__Description of the task__: Copy the listing that follows exactly. Its pictures do not belong in the copy.

*** Opening of Data records ***

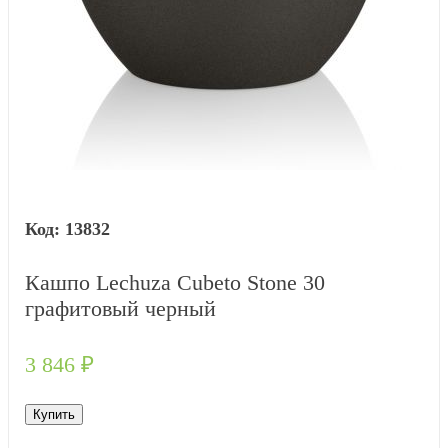
13832
Кашпо Lechuza Cubeto Stone 30
графитовый черный
3 846
₽
Купить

*** Close of Data records ***

__Completed task__:
13832
Кашпо Lechuza Cubeto Stone 30
графитовый черный
3 846
₽
Купить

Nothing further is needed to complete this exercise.